*** DATA TO PROCESS ***
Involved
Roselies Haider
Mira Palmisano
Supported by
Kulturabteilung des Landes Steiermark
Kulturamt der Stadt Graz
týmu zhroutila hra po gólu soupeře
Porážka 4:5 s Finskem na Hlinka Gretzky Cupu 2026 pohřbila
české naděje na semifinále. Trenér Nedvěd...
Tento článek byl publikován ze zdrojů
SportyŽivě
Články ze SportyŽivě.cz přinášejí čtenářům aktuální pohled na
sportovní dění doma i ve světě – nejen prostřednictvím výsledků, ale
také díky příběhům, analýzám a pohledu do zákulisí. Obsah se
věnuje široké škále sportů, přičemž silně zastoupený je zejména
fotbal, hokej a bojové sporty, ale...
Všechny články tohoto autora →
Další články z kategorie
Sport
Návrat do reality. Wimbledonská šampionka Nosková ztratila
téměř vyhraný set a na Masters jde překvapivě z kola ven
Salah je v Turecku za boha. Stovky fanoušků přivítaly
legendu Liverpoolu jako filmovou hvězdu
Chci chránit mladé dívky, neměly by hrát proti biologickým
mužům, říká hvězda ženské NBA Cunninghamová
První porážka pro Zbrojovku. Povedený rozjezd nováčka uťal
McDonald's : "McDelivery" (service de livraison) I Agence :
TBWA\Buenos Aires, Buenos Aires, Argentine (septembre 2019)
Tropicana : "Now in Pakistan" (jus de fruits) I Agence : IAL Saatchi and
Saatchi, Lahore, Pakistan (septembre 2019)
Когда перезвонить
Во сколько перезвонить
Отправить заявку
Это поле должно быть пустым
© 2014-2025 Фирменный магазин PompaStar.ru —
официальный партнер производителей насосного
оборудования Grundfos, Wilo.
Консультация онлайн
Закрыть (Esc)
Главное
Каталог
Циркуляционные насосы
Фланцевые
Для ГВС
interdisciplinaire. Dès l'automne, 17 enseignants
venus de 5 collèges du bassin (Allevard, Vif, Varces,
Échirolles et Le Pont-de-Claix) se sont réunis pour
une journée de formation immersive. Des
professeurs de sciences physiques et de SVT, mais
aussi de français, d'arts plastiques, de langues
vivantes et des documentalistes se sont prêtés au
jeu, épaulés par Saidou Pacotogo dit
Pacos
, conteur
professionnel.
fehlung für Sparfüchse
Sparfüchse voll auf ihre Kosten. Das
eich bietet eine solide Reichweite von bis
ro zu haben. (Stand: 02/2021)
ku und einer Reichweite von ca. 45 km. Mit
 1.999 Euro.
*** End of DATA TO PROCESS ***
* WRITTEN TASK
Begin with the first line of the records and finish with the line containing "sportovní dění doma". Reproduce those lines exactly, both ends included, and nothing else.

* ANSWER TO THE PROBLEM
Involved
Roselies Haider
Mira Palmisano
Supported by
Kulturabteilung des Landes Steiermark
Kulturamt der Stadt Graz
týmu zhroutila hra po gólu soupeře
Porážka 4:5 s Finskem na Hlinka Gretzky Cupu 2026 pohřbila
české naděje na semifinále. Trenér Nedvěd...
Tento článek byl publikován ze zdrojů
SportyŽivě
Články ze SportyŽivě.cz přinášejí čtenářům aktuální pohled na
sportovní dění doma i ve světě – nejen prostřednictvím výsledků, ale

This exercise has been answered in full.